N.R.A. noise and the sound of a better tomorrow

by | Oct 8, 2017 | Politics/Government, Pop/Life

“I hope that gun smoke is gonna make you cough,

I hope you hear this song, and it pissed you off.”

That is not exactly how the Spin Doctors “Little Miss Can’t Be Wrong” goes. But so many people have quit smoking cigarettes since that 1991 song, I thought I would move it on to the next thing.

There was another mass shooting last weekend, but this time a controversial device known as a “bump stock” was added to the semi-automatic weapons used. This device makes these rifles function like fully-automatic rifles. It makes sense to me to further regulate them. And it makes sense to many members of Congress, both Democrat and Republican.

The surprise this time in our predictable post-massacre pattern, is that the National Rifle Association has come out in support of reviewing the regulatory approach on the devices.  Not all guns rights Americans agree with the N.R.A. on this one. So there is at least a little tension amongst them at the moment.

I hope it will last.

I could write about guns, the Second Amendment and all related things far more often than I do. I have taken a pass for most of the last year because the discussion that follows generally lacks rationality. It will this time as well.  Fire away gunners! I am ready for you, just like always.

I am a fan of New York Times columnist, David Brooks. He wrote a good one on Friday, and though I will challenge some of his data below, I agree with his theories and conclusion.

My conclusion: our nation’s attachment to guns has peaked.

“Guns are a proxy for larger issues,” Brooks writes. I agree. He opines that people in agricultural and industrial areas of America feel that their lifestyles are being threatened by postindustrial society. I agree again. It is that defense of the status quo that limits progress, and not just on gun violence issues, but all of the individual battles which make up today’s culture war.

But this column is all about guns.

In a Washington Post piece that ran in September of last year, Christopher Ingraham details some fascinating stats. 78% of American adults do not own a gun. 19% of adult Americans own 50% of the nation’s civilian owned guns. 3% of adult Americans own the other 50%.

Of course, the pro-gun crowd will challenge these stats.  After all, why should we trust research done at Harvard University?

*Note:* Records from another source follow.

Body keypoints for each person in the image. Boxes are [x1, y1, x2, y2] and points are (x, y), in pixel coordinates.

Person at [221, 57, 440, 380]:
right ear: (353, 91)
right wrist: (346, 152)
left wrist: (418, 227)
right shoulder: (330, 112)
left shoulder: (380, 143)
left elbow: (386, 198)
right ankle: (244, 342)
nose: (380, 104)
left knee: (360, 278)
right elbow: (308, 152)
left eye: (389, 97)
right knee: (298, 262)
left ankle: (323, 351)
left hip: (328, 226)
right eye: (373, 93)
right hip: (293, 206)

When doing my policy-wonk work, I almost always end up at the Pew Research Center. In July, Ruth Igielnik published a study on the different experiences and views of rural and urban gun owners. At one time or another, I have lived in rural, suburban and urban areas, so the gun stats didn’t surprise me.

What did surprise me was the polling data on constitutional rights, and how “essential” each are to these Americans and their own sense of freedom. Remember, this data is among gun owners. 97% of urban gun owners value the freedom of speech as essential, while only 59% of them value the right to own guns the same.

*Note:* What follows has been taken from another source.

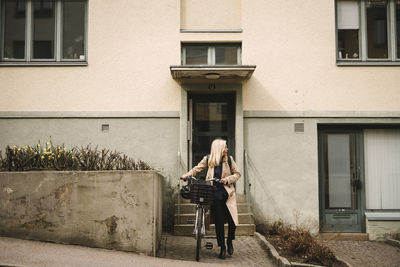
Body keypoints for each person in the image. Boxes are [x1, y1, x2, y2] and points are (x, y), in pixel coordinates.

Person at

For a rural gun owner, the freedoms of speech, voting, privacy, religion and gun ownership all rank between 93% and 82%. In other words, all of these freedoms rank so similarly to one another, they are virtually synonymous with generic freedom itself.

That makes this not about the gun or the church or the protest, it is simply about their “sense of freedom.”

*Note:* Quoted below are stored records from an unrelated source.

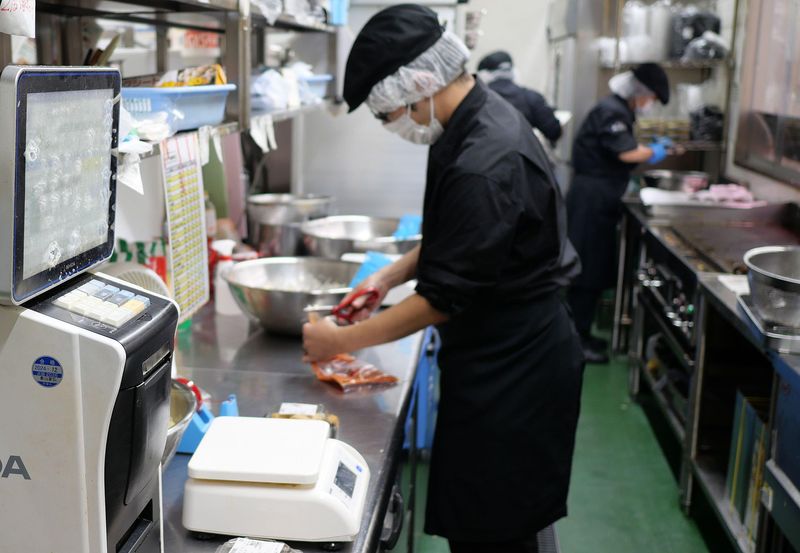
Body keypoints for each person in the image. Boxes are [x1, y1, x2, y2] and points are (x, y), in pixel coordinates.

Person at [302, 5, 585, 553]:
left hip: (515, 366)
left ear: (419, 85)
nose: (393, 126)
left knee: (497, 531)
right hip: (500, 352)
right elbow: (458, 235)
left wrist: (338, 341)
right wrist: (388, 276)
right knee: (497, 518)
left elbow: (441, 299)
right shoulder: (470, 120)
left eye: (389, 114)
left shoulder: (485, 159)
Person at [566, 63, 679, 364]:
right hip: (591, 200)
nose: (649, 104)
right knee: (586, 271)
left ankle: (581, 334)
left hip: (599, 198)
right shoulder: (612, 111)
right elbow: (626, 152)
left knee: (593, 269)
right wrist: (655, 151)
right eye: (651, 98)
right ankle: (575, 341)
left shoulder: (618, 110)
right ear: (640, 92)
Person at [477, 50, 562, 145]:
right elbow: (554, 132)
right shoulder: (532, 98)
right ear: (514, 72)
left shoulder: (476, 101)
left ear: (482, 76)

My favorite demographic group continues to be the millennials.

I have two sons in their early 20’s, so even if I didn’t want to, I would need to pay attention here.

Time magazine reported in August that this bunch is not as “progressive” as many of us might think. They cite data that shows more support for gun rights, and opposition to national health care and governmental environmental regulation as their reasoning. At the same time, this group is more pro-choice, pro-LGBT rights, and pro-gay marriage.

While I believe this younger group would argue that they should have the right to own a gun, I also believe a sharper majority of them never actually will do so. For my sons to spend any significant money on anything, it requires a decision making process different than the one I had at their age.

They evaluate things based on actual value. Which is the biggest problem of all for the gun industry. It won’t be the government, it will be the economic reality of gun ownership that will change the debate over the next few decades. As we should have always expected.

Buying a gun for protection in the city is not the best insurance policy available. It rarely pays off, and the price is high. There are risks attached to it. A gun can’t be brought everywhere. And on and on. Young people today will not see the value of gun ownership the way my generation did.

Coupled with that, more than 80% of Americans now live in urban areas, where gun ownership is already sharply less prominent. That number will grow, making the Washington Post numbers citied above, coupled with the Pew numbers, into a very bad business scenario for gun makers.

As fewer people own guns, and fewer people hunt, and fewer people live in rural areas, the future of the gun economy and its market becomes less attractive.  And as the economy of it sours, the irrational defense of it and the role it plays in our culture war will sour with it.

So the N.R.A. and its members have had their time atop the power structure in America. They have made a lot of noise, and an awful lot of money.  I hope they saved wisely.

The future is almost certain to have fewer gun owners, fewer gunshots, and there will be a lot less noise.

Markets don’t respond well over time to nonsense. And that’s the noise of which we have heard enough.